(Exercise passage Opens)

The pro-war liberal left is shamefully silent about the killings there.

The world obsesses over the oil spill off the southern coast of the United States while Osh burns.

From Luke Harding's depressing account in today's Guardian:

It was early afternoon when the mob surged down an alley of neat rose bushes and halted outside Zarifa's house. The Kyrgyz men broke into her courtyard and sat Zarifa down next to a cherry tree. They asked her a couple of questions. After confirming she was an ethnic Uzbek, they stripped her, raped her and cut off her fingers. After that they killed her and her small son, throwing their bodies into the street. They then moved on to the next house.

"They were like beasts," Zarifa's neighbour, Bakhtir Irgayshon, said today, pointing to the gutted bedframe where she had been assaulted. A few pots and pans remained; the rest of the family home was a charred ruin. Zarifa's husband, Ilham, was missing, Irgayshon said, probably dead. Only his mother, Adina, survived the Kyrgyz-instigated conflagration that engulfed the neighbourhood of Cheremushki last Friday.

Such horrific descriptions of the violence and killings plaguing Kyrgyzstan are reminiscent of Kosovo in early 1999, which led to the Nato bombing campaign of Yugoslavia and the subsequent toppling of Slobodan Milosevic. The death toll in and around Osh since fighting broke out on 10 June is believed to be closer to 2,000 Uzbeks, rather than the official estimate of roughly 200. Thousands of refugees have fled across the border from Kyrgyzstan into Uzbekistan.

(Exercise passage Closes)

▶ **What you have to do**
Extend the commentary on the violence in Osh, picking up after its final sentence about refugees fleeing into Uzbekistan.

(Extracted material Opens)

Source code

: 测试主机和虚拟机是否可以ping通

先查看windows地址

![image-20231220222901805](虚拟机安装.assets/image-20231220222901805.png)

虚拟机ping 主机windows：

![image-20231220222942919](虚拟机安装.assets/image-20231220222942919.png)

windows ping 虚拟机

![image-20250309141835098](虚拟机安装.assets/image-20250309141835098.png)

(Extracted material Closes)

▶ **Answer to the exercise**
So where, I wonder, are the pro-war liberal-lefties this time round? I've yet to hear from the likes Johann Hari, David Aaronovitch, Nick Cohen, John Rentoul or Christopher Hitchens on the need to "intervene" in Kyrgyzstan. And David Cameron and Barack Obama, unlike Blair and Clinton in 1999, have not despatched bombers in the direction of Bishkek. (The "latest news" section on the Foreign Office website has only two references to the fighting in Kyrgyzstan, and both relate to travel advice for British citizens in the region.)

Don't get me wrong: I'm not advocating armed intervention by western powers. I'm not one of those lefties who believes the first response to a humanitarian crisis or a civil war should be to launch a Nato bombing campaign. No, I'm just pointing out the double standard; I'm engaging perhaps in what Cohen calls "whataboutery".

Meanwhile, if you want to find out more about the background to the violence, check out the blog of Craig Murray -- our former man in Uzbekistan.

And if you want to know why we in Britain and the west should care about, and feel partly responsible for, what is going on, check out this blog post from the Telegraph's Richard Spencer. Or this provocative piece from the lefty American polemicist Ted Rall.

Spencer writes:

Are not the rapes and killings of hundreds of ethnic Uzbeks at the hands of Kyrgyz mobs, allegedly aided by Kyrgyz troops, just another terrible news story from a faraway place of which we know little?

Well, if I pointed out that just a few months ago the United States agreed to fund and train Kyrgyz troops who were gearing up to fight Uzbeks, that might raise a few eyebrows. And, as it's true, though surprisingly no one else seems to have noticed, point it out I will.

I will also point out that it is no coincidence that the man accused of fomenting the violence, Maxim Bakiyev, son of the leader ousted in a popular revolution in April, was arrested in Britain the other day. It wasn't just because he had, in the way of dubiously rich ex-Soviet princelings, bought a British football club. It was because we were his sort of country.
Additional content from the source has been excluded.